§ **Task to carry out**:
Leave the pictures behind and repeat all the entries exactly.

Top of Data supplied

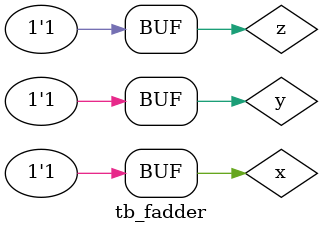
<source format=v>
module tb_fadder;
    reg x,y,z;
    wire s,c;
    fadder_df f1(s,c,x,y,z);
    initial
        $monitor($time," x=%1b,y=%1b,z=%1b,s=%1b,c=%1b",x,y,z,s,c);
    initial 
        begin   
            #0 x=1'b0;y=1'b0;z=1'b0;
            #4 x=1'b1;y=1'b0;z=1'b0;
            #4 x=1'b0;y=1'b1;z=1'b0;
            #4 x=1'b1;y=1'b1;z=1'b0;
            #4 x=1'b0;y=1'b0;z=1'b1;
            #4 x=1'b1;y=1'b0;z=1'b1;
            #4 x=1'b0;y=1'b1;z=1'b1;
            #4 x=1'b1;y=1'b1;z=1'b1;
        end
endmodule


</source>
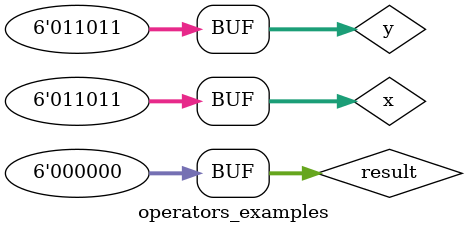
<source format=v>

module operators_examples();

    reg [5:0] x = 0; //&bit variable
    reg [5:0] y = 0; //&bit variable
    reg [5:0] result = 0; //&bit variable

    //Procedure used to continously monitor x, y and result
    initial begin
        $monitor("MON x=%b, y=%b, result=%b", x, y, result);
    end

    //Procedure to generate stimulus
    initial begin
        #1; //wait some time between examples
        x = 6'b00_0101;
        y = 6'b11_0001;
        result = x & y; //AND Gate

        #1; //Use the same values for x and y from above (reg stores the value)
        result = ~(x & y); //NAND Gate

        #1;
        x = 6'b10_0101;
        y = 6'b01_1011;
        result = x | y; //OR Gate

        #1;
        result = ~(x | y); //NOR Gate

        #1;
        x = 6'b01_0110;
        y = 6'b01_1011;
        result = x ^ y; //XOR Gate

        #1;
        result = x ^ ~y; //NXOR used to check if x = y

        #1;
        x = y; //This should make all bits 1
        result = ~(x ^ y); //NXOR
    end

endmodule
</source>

Bottom of Data supplied

§ **Problem solution**:
<source format=v>
module tb_fadder;
    reg x,y,z;
    wire s,c;
    fadder_df f1(s,c,x,y,z);
    initial
        $monitor($time," x=%1b,y=%1b,z=%1b,s=%1b,c=%1b",x,y,z,s,c);
    initial 
        begin   
            #0 x=1'b0;y=1'b0;z=1'b0;
            #4 x=1'b1;y=1'b0;z=1'b0;
            #4 x=1'b0;y=1'b1;z=1'b0;
            #4 x=1'b1;y=1'b1;z=1'b0;
            #4 x=1'b0;y=1'b0;z=1'b1;
            #4 x=1'b1;y=1'b0;z=1'b1;
            #4 x=1'b0;y=1'b1;z=1'b1;
            #4 x=1'b1;y=1'b1;z=1'b1;
        end
endmodule


</source>
<source format=v>

module operators_examples();

    reg [5:0] x = 0; //&bit variable
    reg [5:0] y = 0; //&bit variable
    reg [5:0] result = 0; //&bit variable

    //Procedure used to continously monitor x, y and result
    initial begin
        $monitor("MON x=%b, y=%b, result=%b", x, y, result);
    end

    //Procedure to generate stimulus
    initial begin
        #1; //wait some time between examples
        x = 6'b00_0101;
        y = 6'b11_0001;
        result = x & y; //AND Gate

        #1; //Use the same values for x and y from above (reg stores the value)
        result = ~(x & y); //NAND Gate

        #1;
        x = 6'b10_0101;
        y = 6'b01_1011;
        result = x | y; //OR Gate

        #1;
        result = ~(x | y); //NOR Gate

        #1;
        x = 6'b01_0110;
        y = 6'b01_1011;
        result = x ^ y; //XOR Gate

        #1;
        result = x ^ ~y; //NXOR used to check if x = y

        #1;
        x = y; //This should make all bits 1
        result = ~(x ^ y); //NXOR
    end

endmodule
</source>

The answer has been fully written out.